DO THIS: Please pull out, word for word, the part of the data below that opens with the line containing "order: Poales" and closes with the line containing "common name: Common barley", including both of those lines.

--- --- ---

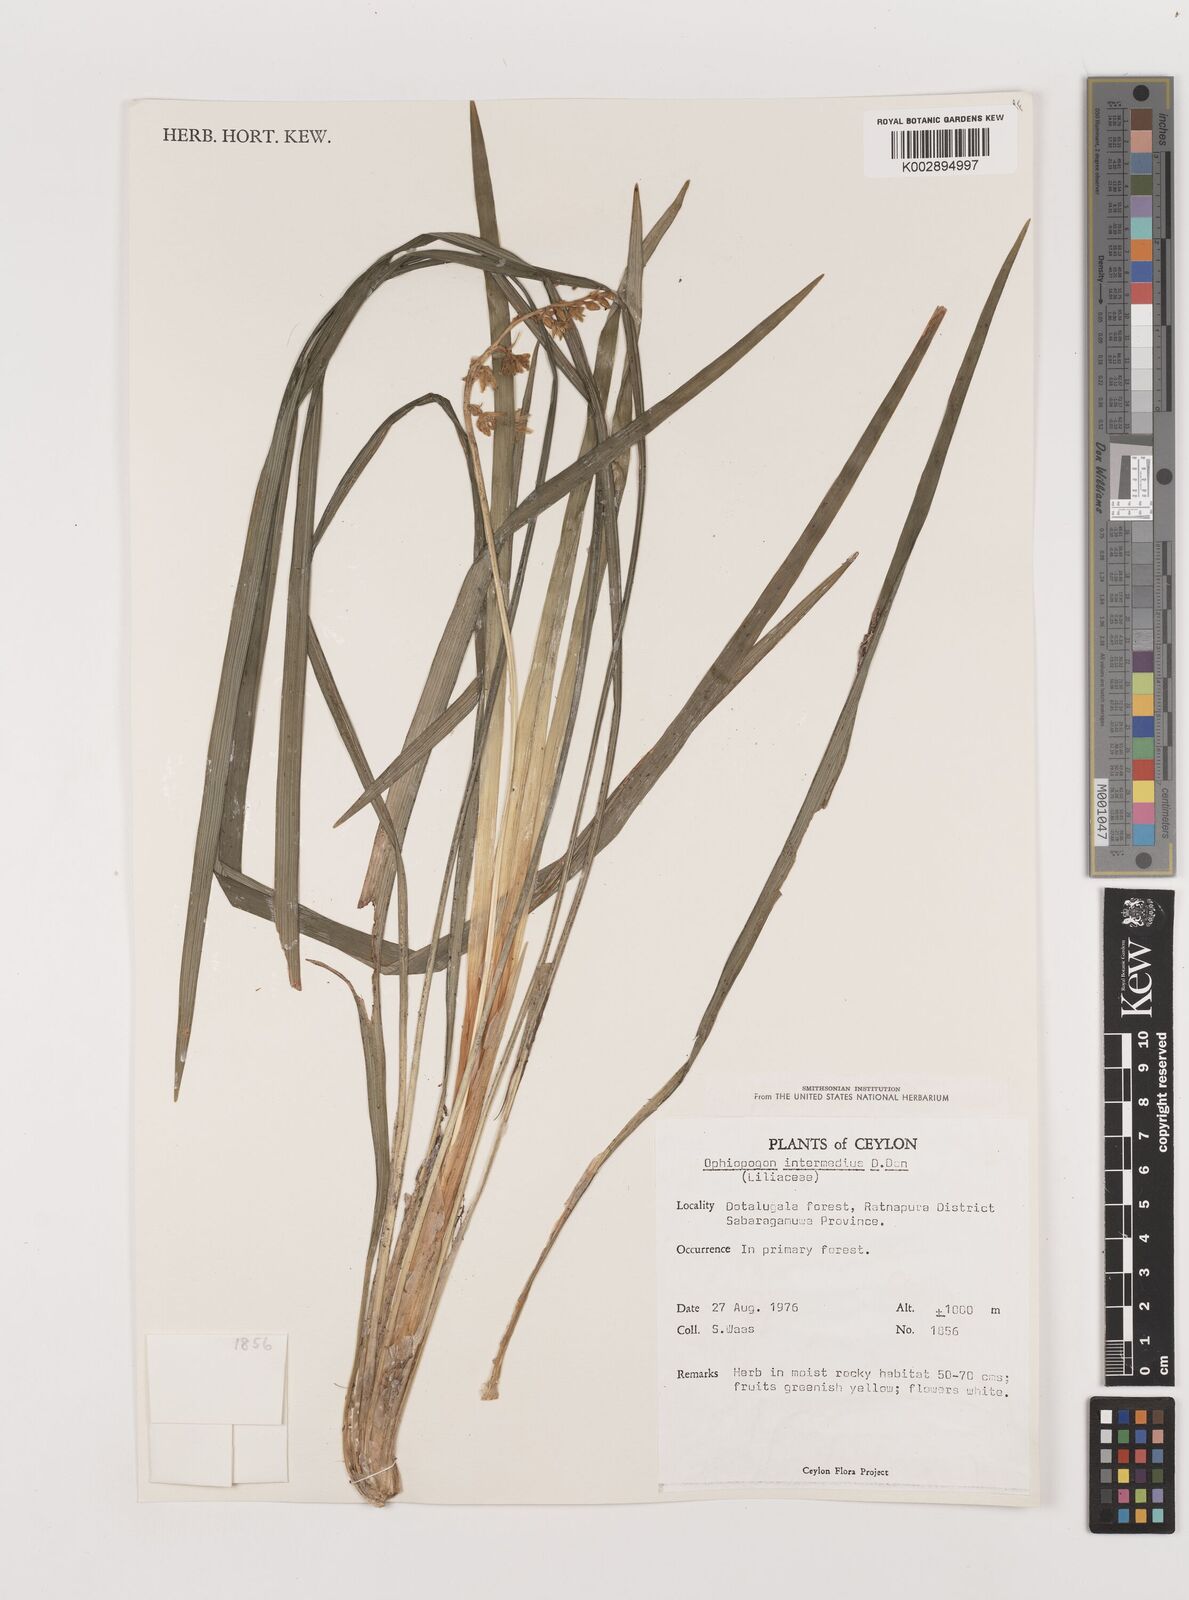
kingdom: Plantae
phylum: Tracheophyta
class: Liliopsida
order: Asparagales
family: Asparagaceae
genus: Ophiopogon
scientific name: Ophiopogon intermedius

--- --- ---

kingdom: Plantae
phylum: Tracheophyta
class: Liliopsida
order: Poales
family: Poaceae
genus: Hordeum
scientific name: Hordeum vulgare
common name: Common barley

--- --- ---

SOLUTION:
order: Poales
family: Poaceae
genus: Hordeum
scientific name: Hordeum vulgare
common name: Common barley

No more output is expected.